Maldito Jaime, foi abrindo as cortinas do meu quarto. Agora eu quase fiquei cego mesmo.

— Não gostou nem um pouquinho?

— Não muito. — ele até fez careta.

— Como é que pode isso? Santa Pixirica. Eu não consigo entender. Mulher é a coisa mais gostosa do mundo. Como é que você não gostou? Você deve ter catado uma mina muito horrível. Será que você não deu azar e catou a Lelê?

— Quem é Lelê?

— Ah, deixa pra lá.

— Sei lá, Nando, eu não gostei.

— Você vai me deculpar, primo, mas eu não consigo entender. Existem quatro coisas no mundo que eu não consigo entender.

Primo Jaime começou a rir.

— Quais?

— Número um, vocês, homens que não gostam de mulher. Número dois, pagodeiro rico. Como é que pode alguém fazer um negócio tão ridículo daquele e ficar rico? São geralmente seis babacas sobre um palco dando dois passinhos pra cá e dois passinhos pra lá. Eu não entendo.

Jaime quase passou mal de tanto rir. Parecia uma hiena com hemorróida.

— Quais as outras duas coisas? — perguntou ele, chorando de tanto rir.

— Número três: como o pinto do Pezão ficou verde se ele passou mostarda?

— Hã? Pezão? Pinto? Verde? Mostarda? Que é isso?

— Deixa pra lá, primo... é uma longa história.

— Tudo bem. Mas agora estou esperando pelo número quatro.

— Certo. Número quatro: como é que a Lois Lane não percebe que o Clark Kent é o Superman? Porra, a mulher é repórter, não é? Como é que ela pode ser tão tapada assim? Garanto que a Ana Paula Padrão desconfiaria, pelo menos. Eu não entendo.

— Puta merda, primo, você cheira um. Fala a verdade.

— Eu? Não. Quando eu quero ficar doidão eu tomo Fanta Uva com Caracu.

— O quê?

— Experimenta! Experimenta! Experimenta!

— Funciona mesmo?

— Se funciona? A última vez que eu tomei eu consegui me trancar dentro do meu próprio quarto.

— Puta merda, isso? Mas isso qualquer idiota faz, nem precisa estar chapado.

— Com a chave do lado de fora?

— Hã? Como você fez isso?

— Sei lá, cara. Sei lá. Só sei que o bagulho é louco.

Ficamos jogando conversa fora até uma hora da tarde. Depois almoçamos. Primo Jaime não largou do meu pé nem por um segundo. Putz! Que saco. O cara é gente boa, mas um veado me seguindo pra todo canto não é algo que eu pedi em minhas orações. E pra ser sincero eu até sou bem modesto nos meus pedidos. Geralmente peço mulher gostosa e um pouco de grana. Ah, um carrinho zero também seria bem-vindo. Porra, está me achando fútil? Eu tenho 18 anos e meu bilau endurece até com desenho animado, o que mais você quer que eu peça?
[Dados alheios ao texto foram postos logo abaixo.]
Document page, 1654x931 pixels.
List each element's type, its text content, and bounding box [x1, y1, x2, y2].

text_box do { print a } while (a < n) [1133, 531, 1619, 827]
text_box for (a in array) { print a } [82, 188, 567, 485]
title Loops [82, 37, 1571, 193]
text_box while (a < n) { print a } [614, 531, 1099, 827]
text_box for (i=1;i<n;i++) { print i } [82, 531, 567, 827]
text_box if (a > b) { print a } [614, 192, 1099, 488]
— Por quê você olha tanto para o relógio? — perguntou Jaime, sentado no sofá com as pernas cruzadas.

Devo mentir ou falar a verdade? Ah, dane-se...

— Hoje pode ser o primeiro encontro da banda.

Jaime ficou todo animadinho.

— É mesmo? Massa!

— Massa? Vocês gays não falam "Super" quando estão alegres?

— De onde você tirou isso?

— Esquece.

Na verdade eu ouvi no Southpark. Lembram do Al Gayzão? hahahaha.... Super!!!

— Mas diz aí, você não conhece os outros integrantes da banda?

— Conheço sim. Bom, só tem um que eu não conheço, o baixista. O cara é irmão da gostosa que dá aula de bateria pro Pezão.

— Pezão. Quem é Pezão? Você já mencionou este figura umas vinte vezes hoje.

— O Pezão é o maior filho-da-puta que eu já conheci. Ah, e é o meu melhor amigo.

— Deu pra perceber.

— A gente se conhece desde pirralho. Já passamos por muitas loucuras juntos. Você nem faz idéia.

Não teve outro jeito. Fui pra casa do Pezão e o primo Jaime veio junto, feito carrapato. Mas eu acho que ele já esqueceu aquele lance de tocar gaita. Espero que tenha esquecido mesmo. Não quero o Pezão me azucrinando por causa disso.